In today’s press release announcing his contract extension, BlackBerry’s board of directors expressed “tremendous confidence” in Chen, saying “John engineered a successful turnaround and has the company repositioned to apply its strengths and assets to the Enterprise of Things, an emerging category with massive potential.”

Chen himself apparently feels that BlackBerry has completed its turnaround and successfully pulled itself out of the dire circumstances it faced when he came on in 2013. The company has been beating financial expectations in recent quarters and 2018 looks promising.

“I would not call us in a turnaround mode anymore,” Chen told Bloomberg TV in January. “We make money, we generate growth in the right areas.” Those areas are primarily cybersecurity and enterprise. We’re very good in the cybersecurity, enterprise for regulated industries in particular like the banks and the governments and the healthcare.”

“The next leg of our growth is with auto,” Chen said in that interview, which coincided with news of a deal between BlackBerry and Baidu to jointly develop self-driving vehicle technology utilizing BlackBerry’s QNX platform. QNX will serve as “the foundation for Baidu’s Apollo autonomous driving open platform.” Also in January, BlackBerry announced Jarvis, a cloud-based cybersecurity product that can scan automobile code for vulnerabilities.
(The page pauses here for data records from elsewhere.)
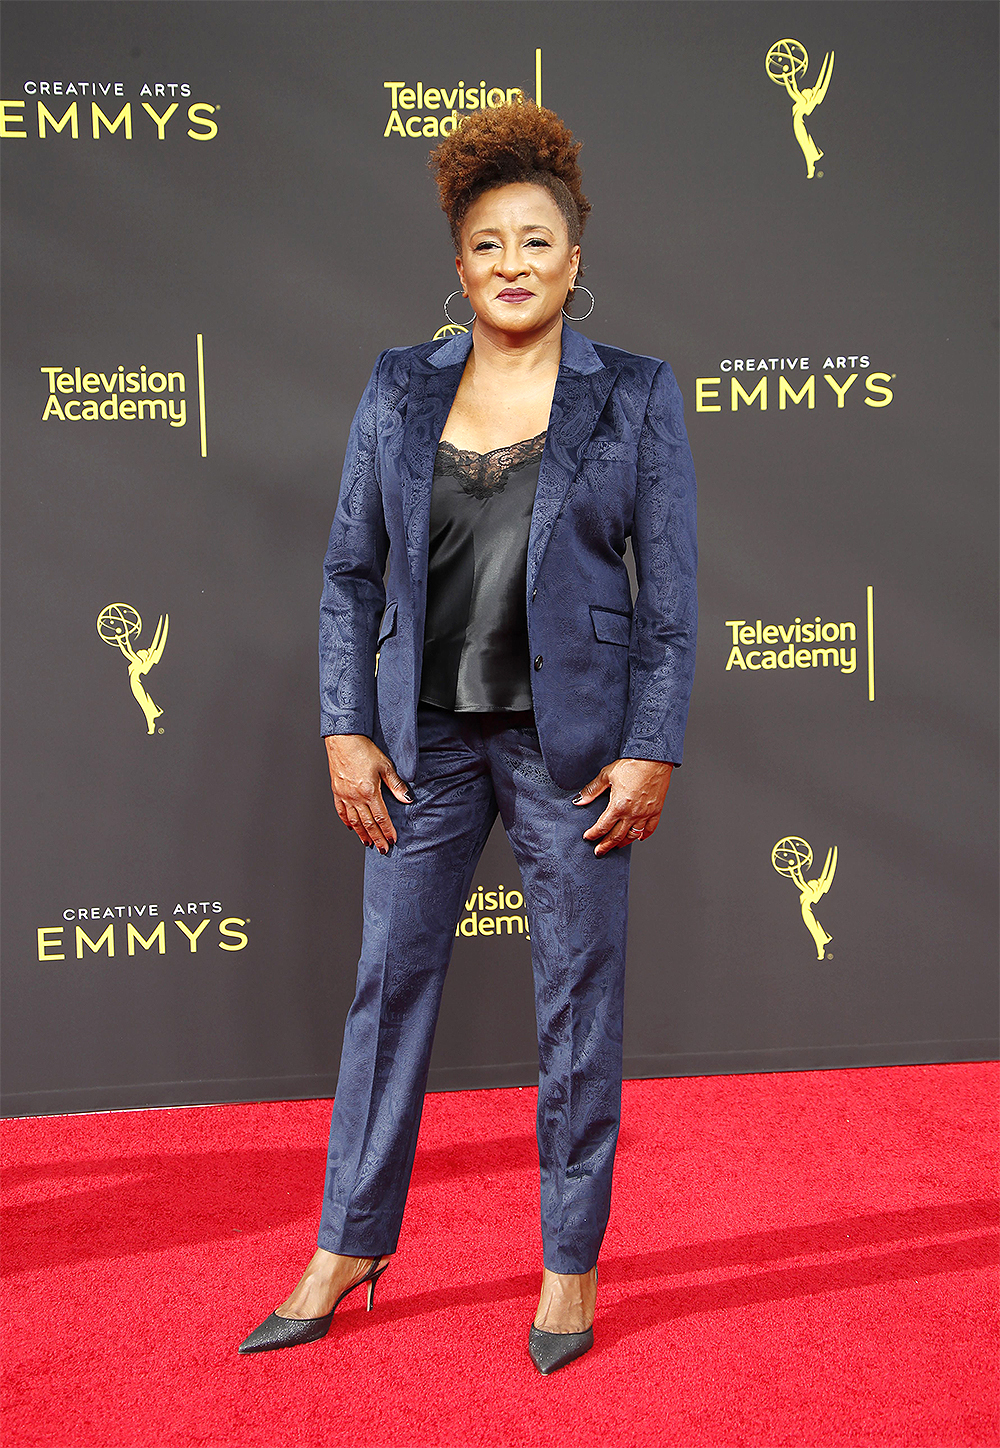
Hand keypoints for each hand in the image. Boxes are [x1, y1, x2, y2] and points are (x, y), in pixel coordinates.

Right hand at [324, 734, 411, 852]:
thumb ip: (396, 785)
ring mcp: (345, 795)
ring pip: (354, 821)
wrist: (344, 739)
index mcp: (369, 792)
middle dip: (376, 838)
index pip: (381, 817)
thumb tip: (408, 799)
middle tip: (382, 849)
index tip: (393, 840)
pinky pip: (341, 811)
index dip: (388, 831)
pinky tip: (351, 827)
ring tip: (368, 843)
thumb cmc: (364, 750)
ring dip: (362, 834)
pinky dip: (346, 821)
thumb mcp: (385, 766)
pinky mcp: (337, 791)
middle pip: (368, 824)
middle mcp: (356, 797)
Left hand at [574, 758, 673, 855]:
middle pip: (616, 836)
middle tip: (599, 852)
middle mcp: (632, 814)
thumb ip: (592, 790)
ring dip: (623, 843)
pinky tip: (639, 837)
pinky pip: (650, 828)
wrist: (654, 758)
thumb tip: (579, 800)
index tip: (588, 837)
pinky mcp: (656, 810)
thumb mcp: (607, 775)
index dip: (593, 834)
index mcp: (618, 806)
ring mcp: (645, 814)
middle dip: (606, 845)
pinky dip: (644, 835)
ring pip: (633, 835)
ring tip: (616, 846)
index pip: (602, 826)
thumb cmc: (632, 764)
Earlier this month, BlackBerry sued Facebook, Instagram, and WhatsApp over allegedly infringing upon its messaging patents.

john chen

 “We’re going to go beyond auto and go into the embedded world — what I call the EoT or IoT world,” Chen said. “It’s a huge market, and it’s growing, and we’re very fortunate that we can play well in it.” Those who long for the signature BlackBerry QWERTY keyboard can still get their fix from smartphones that carry the BlackBerry name but are actually manufactured by other companies. Not many people are buying those, however, which makes BlackBerry’s exit from mobile look like the right call.